# Value bass baits



## Bassthumb (Aug 22, 2008)

I know all us bass fisherman love to shop for expensive lures. I have my share of lucky crafts, mega bass and the like....I even own a 75 dollar swimbait that has never caught a fish, but what are your favorite cheap bass baits? I'm talking under 5 bucks and catches fish? My top choice would be the bandit 200 series crankbaits, curious what values others have found.


----------



## NCbassattack (May 5, 2014)

Smithwick Ratttlin Rogue, best jerkbait I have used from February til April.


----------



## Bassbully 52 (Feb 25, 2014)

Sorry I have been bass fishing over 40 years and refuse to by 15.00 and up baits...won't do it never. I use the same baits that have worked for years and won me money in the past. Jigs, plastics, spinnerbaits, frogs cranks and top water. Bass don't know a 3 dollar bait from a 20.00 bait. I like Excalibur ,bomber, pradco stuff.
Plastics try havoc good stuff and cheap. I like zoom allot also.
Take Yamamoto senkos expensive but catch fish, try Yum dingers or other off companies brands much cheaper. I agree Yamos are better but just slightly. I also buy plastics in bulk to change and make my own spinnerbaits and chatterbaits. Spend what you want but remember lures are made to catch more fisherman...then fish.


----------



## BASmead (Jan 11, 2008)

those $1 spinnerbaits from Wally world are cheaply made junk... that being said, i have caught a ton of big bass and pike on 'em.. they can get pretty bent up after a few fish, but you can go ahead and buy 5-10 for the price of a "nicer" bait. The skirts are junk too, but easily replaced.


----------



## Bassbully 52 (Feb 25, 2014)

Buy plastics in bulk if possible and look for good off the market baits and closeouts. I can get sweet beaver copies that are just as good as the originals for almost half the price when going bulk.


----------



## polebender (Oct 29, 2011)

Bill Norman and Bill Lewis cranks are great lures for the money, along with the Bandits mentioned earlier. Also Yum plastics have come way down in price since the Gulp! baits have come out.


----------



## Hotfishinrod (Jan 9, 2014)

Fish don't care if that lure costs $15 or $1.50.


----------



## Bassbully 52 (Feb 25, 2014)

Hotfishinrod said:


> Fish don't care if that lure costs $15 or $1.50.


Agree. Along with the high end technology in tackle ,lines, rods, reels and electronics fishing equipment prices have skyrocketed. Some of these new products are a benefit but can come with a steep price tag. I will not pay more than $200 -225.00 for a rod and reel combo.

▸ Data section:
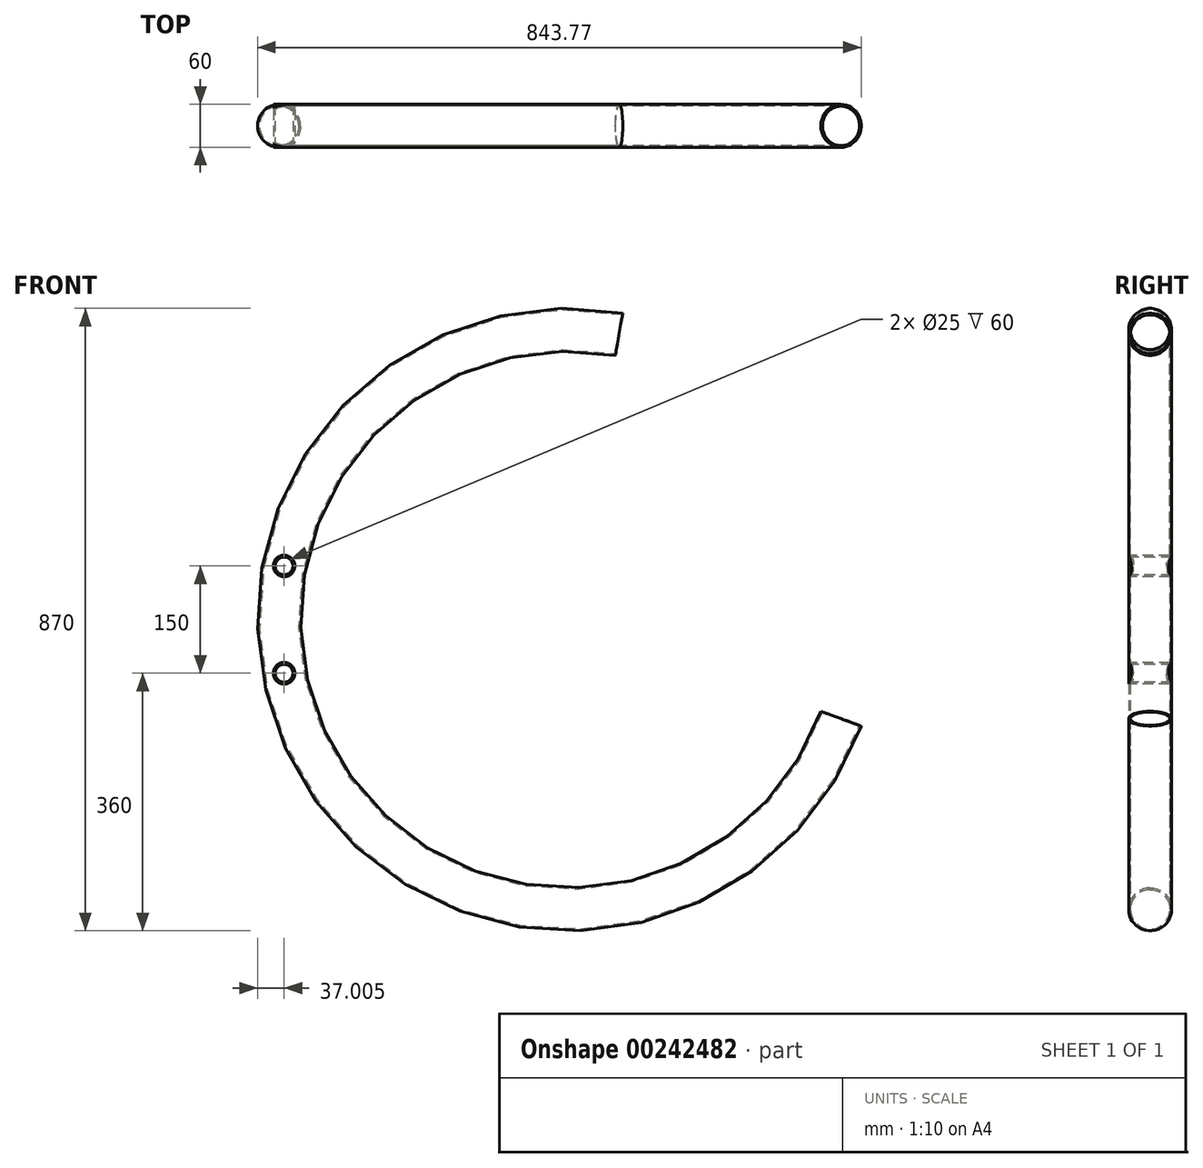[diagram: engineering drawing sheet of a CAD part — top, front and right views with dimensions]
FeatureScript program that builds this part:
annotation { "Feature Type Name" : "Feature", "Feature Type Description" : "" }
export const myFeature = defineFeature(function(context is Context, id is Id, definition is map)
    precondition{}
    {
        {
            var Q0;
            Q0=qCreatedBy(makeId("Right.planeOp"),FACE);
            var sketch = newSketch(context, id + "F0", { "sketchPlane" : qUnion([Q0])});
            skLineSegment(sketch, "E0.bottom", {"start": v(0, 0) * mm, "end": v(60, 0) * mm});
            skLineSegment(sketch, "E0.top", {"start": v(0, 60) * mm, "end": v(60, 60) * mm});
            skLineSegment(sketch, "E0.left", {"start": v(0, 0) * mm, "end": v(0, 60) * mm});
            skLineSegment(sketch, "E0.right", {"start": v(60, 0) * mm, "end": v(60, 60) * mm});
            skLineSegment(sketch, "E1", {"start": v(72.51, -375) * mm, "end": v(0, -375) * mm});
            skLineSegment(sketch, "E2.bottom", {"start": v(57.6, 2.4) * mm, "end": v(2.4, 2.4) * mm});
            skLineSegment(sketch, "E2.top", {"start": v(57.6, 57.6) * mm, "end": v(2.4, 57.6) * mm});
            skLineSegment(sketch, "E2.left", {"start": v(57.6, 2.4) * mm, "end": v(57.6, 57.6) * mm});
            skLineSegment(sketch, "E2.right", {"start": v(2.4, 2.4) * mm, "end": v(2.4, 57.6) * mm});
            skSolve(sketch);
        }
        {
            var Q0;
            Q0 = qSketchRegion(id + "F0", true);
            var Q1;
            Q1=sQuery(id+"F0.wireOp",EDGE,"E1");
            revolve(context, id + "F1", {"entities" : qUnion([Q0]), "axis" : qUnion([Q1]), "revolveType" : RevolveType.ONE_DIRECTION, "angle" : 250 * degree});
        }
        {
            var Q0;
            Q0=makeQuery(id+"F1.opRevolve","SWEPT_EDGE",EDGE,{"disambiguationData":[OSD([sQuery(id+"F0.wireOp",EDGE,"E2.top"),sQuery(id+"F0.wireOp",EDGE,"E2.right")])]});
            fillet(context, id + "F2", {"entities" : qUnion([Q0]), "radius" : 27.6 * mm, "tangentPropagation" : true, "allowEdgeOverflow" : false});
        }
        {
            var Q0;
            Q0=makeQuery(id+"F1.opRevolve","SWEPT_EDGE",EDGE,{"disambiguationData":[OSD([sQuery(id+"F0.wireOp",EDGE,"E2.bottom"),sQuery(id+"F0.wireOp",EDGE,"E2.right")])]});
            fillet(context, id + "F3", {"entities" : qUnion([Q0]), "radius" : 27.6 * mm, "tangentPropagation" : true, "allowEdgeOverflow" : false});
        }
        {
            var Q0;
            Q0=makeQuery(id+"F1.opRevolve","SWEPT_EDGE",EDGE,{"disambiguationData":[OSD([sQuery(id+"F0.wireOp",EDGE,"E2.top"),sQuery(id+"F0.wireOp",EDGE,"E2.left")])]});
            fillet(context, id + "F4", {"entities" : qUnion([Q0]), "radius" : 27.6 * mm, "tangentPropagation" : true, "allowEdgeOverflow" : false});
        }
        {
            var Q0;
            Q0=makeQuery(id+"F1.opRevolve","SWEPT_EDGE",EDGE,{"disambiguationData":[OSD([sQuery(id+"F0.wireOp",EDGE,"E2.bottom"),sQuery(id+"F0.wireOp",EDGE,"E2.left")])]});
            fillet(context, id + "F5", {"entities" : qUnion([Q0]), "radius" : 27.6 * mm, "tangentPropagation" : true, "allowEdgeOverflow" : false});
        }
        {
            var Q0;
            Q0=makeQuery(id+"F1.opRevolve","SWEPT_EDGE",EDGE,{"disambiguationData":[OSD([sQuery(id+"F0.wireOp",EDGE,"E0.bottom"),sQuery(id+"F0.wireOp",EDGE,"E0.left")])]});
            fillet(context, id + "F6", {"entities" : qUnion([Q0]), "radius" : 30 * mm, "tangentPropagation" : true, "allowEdgeOverflow" : false});
        }
        {
            var Q0;
            Q0=makeQuery(id+"F1.opRevolve","SWEPT_EDGE",EDGE,{"disambiguationData":[OSD([sQuery(id+"F0.wireOp",EDGE,"E0.bottom"),sQuery(id+"F0.wireOp",EDGE,"E0.right")])]});
            var Q1;
            Q1=makeQuery(id+"F1.opRevolve","SWEPT_EDGE",EDGE,{"disambiguationData":[OSD([sQuery(id+"F0.wireOp",EDGE,"E0.top"),sQuery(id+"F0.wireOp",EDGE,"E0.right")])]});
            var Q2;
            Q2=makeQuery(id+"F1.opRevolve","SWEPT_EDGE",EDGE,{"disambiguationData":[OSD([sQuery(id+"F0.wireOp",EDGE,"E0.top"),sQuery(id+"F0.wireOp",EDGE,"E0.left")])]});
            fillet(context, id + "F7", {"entities" : qUnion([Q0, Q1, Q2]), "radius" : 30 * mm, "tangentPropagation" : true, "allowEdgeOverflow" : false});
        }
        {
            var Q0;
            Q0=makeQuery(id+"F1.opRevolve","CAP_FACE",FACE,{"disambiguationData":[OSD([sQuery(id+"F0.wireOp",EDGE,"E0.bottom"),sQuery(id+"F0.wireOp",EDGE,"E0.top"),sQuery(id+"F0.wireOp",EDGE,"E0.left"),sQuery(id+"F0.wireOp",EDGE,"E0.right"),sQuery(id+"F0.wireOp",EDGE,"E2.bottom"),sQuery(id+"F0.wireOp",EDGE,"E2.top"),sQuery(id+"F0.wireOp",EDGE,"E2.left"),sQuery(id+"F0.wireOp",EDGE,"E2.right")])],"isStart":true});
            var sketch = newSketch(context, id + "F8", { "sketchPlane" : qUnion([Q0])});
            skCircle(sketch, "E3", {"center": v(30, 30) * mm, "radius": 27.6 * mm});
            skCircle(sketch, "E4", {"center": v(30, 30) * mm, "radius": 30 * mm});
            skLineSegment(sketch, "E5", {"start": v(0, -375) * mm, "end": v(71.62, -375) * mm});
            skSolve(sketch);
        }
        {
            var Q0;
            {var subQ0=sQuery(id+"F8.wireOp",EDGE,"E3");var subQ2=makeQuery(id+"F8.imprint","IMPRINT",VERTEX,{"disambiguationData":[OD(2.0)],"derivedFrom":subQ0});Q0=makeQuery(id+"F8.imprint","IMPRINT",FACE,{"disambiguationData":[TD([[makeQuery(id+"F8.imprint","IMPRINT",EDGE,{"disambiguationData":[TD([[subQ2,1.0]])],"derivedFrom":subQ0}),1.0]])]});}
            var Q1;
            Q1=sQuery(id+"F8.wireOp",EDGE,"E5");
            revolve(context, id + "F9", {"operationType" : NewBodyOperationType.ADD, "entities" : qUnion([Q0]), "axis" : qUnion([Q1]), "revolveType" : RevolveType.ONE_DIRECTION, "angle" : 10 * degree});
        }
        {
            var Q0;
            Q0=qCreatedBy(makeId("Front.planeOp"),FACE);
            var sketch = newSketch(context, id + "F10", { "sketchPlane" : qUnion([Q0])});
            skArc(sketch, "E6", {"start": v(65.12, -5.7) * mm, "mid": v(-324.76, -562.5) * mm, "end": v(352.38, -503.26) * mm});
            skArc(sketch, "E7", {"start": v(75.54, 53.4) * mm, "mid": v(-376.72, -592.5) * mm, "end": v(408.77, -523.78) * mm});
            skCircle(sketch, "E8", {"center": v(-398, -450) * mm, "radius": 15 * mm});
            skCircle(sketch, "E9", {"center": v(-398, -300) * mm, "radius": 15 * mm});
            skSolve(sketch);
        }
        {
            var Q0;
            Q0=makeQuery(id+"F10.imprint","IMPRINT",FACE,{"disambiguationData":[TD([[makeQuery(id+"F10.imprint","IMPRINT",EDGE,{"derivedFrom":sQuery(id+"F10.wireOp",EDGE,"E9")}),1.0]])]});
            var Q1;
            Q1=makeQuery(id+"F10.imprint","IMPRINT",FACE,{"disambiguationData":[TD([[makeQuery(id+"F10.imprint","IMPRINT",EDGE,{"derivedFrom":sQuery(id+"F10.wireOp",EDGE,"E8")}),1.0]])]});
            extrude(context, id + "F11", {"entities" : qUnion([Q0, Q1]), "operationType" : NewBodyOperationType.REMOVE, "oppositeDirection" : true, "depth" : 70 * mm});
        }
        {
            var Q0;
            Q0=qCreatedBy(makeId("Front.planeOp"),FACE);
            var sketch = newSketch(context, id + "F12", { "sketchPlane" : qUnion([Q0])});
            skCircle(sketch, "E10.0", {"center": v(-398, -300) * mm, "radius": 15 * mm});
            skCircle(sketch, "E11", {"center": v(-398, -300) * mm, "radius": 12.5 * mm});
            skCircle(sketch, "E12.0", {"center": v(-398, -450) * mm, "radius": 15 * mm});
            skCircle(sketch, "E13", {"center": v(-398, -450) * mm, "radius": 12.5 * mm});
            skSolve(sketch);
        }
        {
            var Q0;
            Q0=makeQuery(id+"F12.imprint","IMPRINT",FACE,{"disambiguationData":[TD([[makeQuery(id+"F12.imprint","IMPRINT",EDGE,{"derivedFrom":sQuery(id+"F12.wireOp",EDGE,"E13")}),-1.0]])]});
            var Q1;
            Q1=makeQuery(id+"F12.imprint","IMPRINT",FACE,{"disambiguationData":[TD([[makeQuery(id+"F12.imprint","IMPRINT",EDGE,{"derivedFrom":sQuery(id+"F12.wireOp",EDGE,"E10.0")}),1.0]])]});
            extrude(context, id + "F13", {"entities" : qUnion([Q0, Q1]), "operationType" : NewBodyOperationType.ADD, "oppositeDirection" : true, "depth" : 60 * mm});
        }
    });
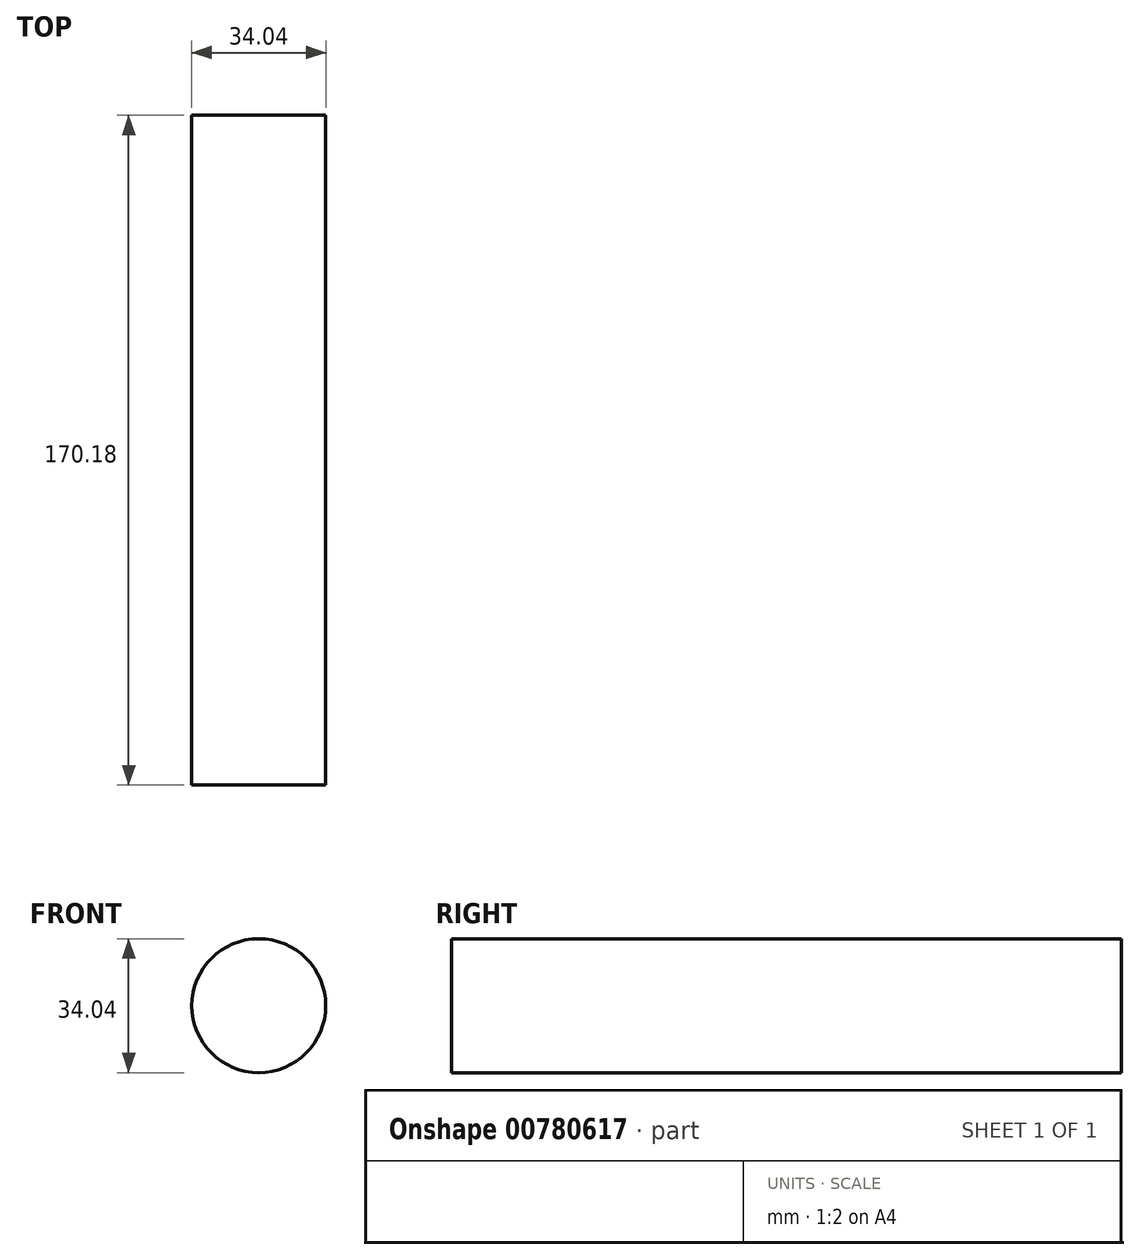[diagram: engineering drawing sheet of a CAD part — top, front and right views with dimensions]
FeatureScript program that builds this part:
annotation { "Feature Type Name" : "Feature", "Feature Type Description" : "" }
export const myFeature = defineFeature(function(context is Context, id is Id, definition is map)
    precondition{}
    {
        {
            var Q0;
            Q0=qCreatedBy(makeId("Front.planeOp"),FACE);
            var sketch = newSketch(context, id + "F0", { "sketchPlane" : qUnion([Q0])});
            skCircle(sketch, "E0", {"center": v(0, 0) * mm, "radius": 17.02 * mm});
            skSolve(sketch);
        }
        {
            var Q0;
            Q0 = qSketchRegion(id + "F0", true);
            extrude(context, id + "F1", {"entities" : qUnion([Q0]), "depth" : 170.18 * mm, "offsetDistance" : 25.4 * mm});
        }
    });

▸ Prompt A:
From the bass bait thread above, copy the passage that begins at the words "Smithwick Ratttlin Rogue, best" and ends after the words "Excalibur ,bomber, pradco stuff.".
▸ Prompt B:
In the bass bait thread, what does Bassthumb name as the top choice for a cheap bass bait?
▸ Prompt C:
Finish out the next part of the bass bait thread, picking up after its final post.

▸ Reply A:
Smithwick Ratttlin Rogue, best jerkbait I have used from February til April.


----------



## Bassbully 52 (Feb 25, 2014)

Sorry I have been bass fishing over 40 years and refuse to by 15.00 and up baits...won't do it never. I use the same baits that have worked for years and won me money in the past. Jigs, plastics, spinnerbaits, frogs cranks and top water. Bass don't know a 3 dollar bait from a 20.00 bait. I like Excalibur ,bomber, pradco stuff.

▸ Reply B:
The Bandit 200 series crankbaits.

▸ Reply C:
Last year I bought two rods both made my a newer high tech company. One was 160.00 (already had a reel) it was more than I normally would ever spend. I liked it so much I went back to see the rest of the store (Fisherman's central) had in that rod brand.
They had the more budget line of the same rod I paid $160.00 for and they were $99.00. Besides the type of guides used and a slight difference in the handle it looked, felt and fished the same. The $160..00 rod lost the hook keeper on the base of the blank a week latter and the reel seat had a finish ring come unglued which cut my finger and had to be removed to fish with. The 99.00 rod worked better, had no issues and in fact is built better.

Even with high prices you can save money and find deals. Some will argue the advancement in tackle Is needed and have no issues dishing out the cash to get it. While that is great but in most cases it is not needed to have productive days on the water.
Don't be fooled what you see and hear the pro's fish. Their world for the most part is far from ours and most of that high end gear is given to them thru sponsorships. I will always say tackle and tackle trends were invented to catch more fisherman than fish.


----------



## homepiece (May 11, 2007)

4 and 5 inch Yum Dingers..$2.79 to $2.99 a pack.. I caught more bass on those last season than anything else. They seem to last a little longer than the Senko, and for me they catch more fish. The Booyah Buzzbaits are within that range as well, and I have caught a lot of fish on them in neighborhood ponds.

If you are talking per bait as well, Big Joshy Swims have served me well too along with the cheap buzzbaits

I can believe that post above about the rods from certain companies... 

I have been going with Abu Garcia lately.. and I can tell you that there is a significant difference between their rods between the Veritas, Vendetta, and included rods in the combos. I use and like them all, but you can tell a big difference between them and you can see and feel where the extra dollars went.


----------



## Bassthumb (Aug 22, 2008)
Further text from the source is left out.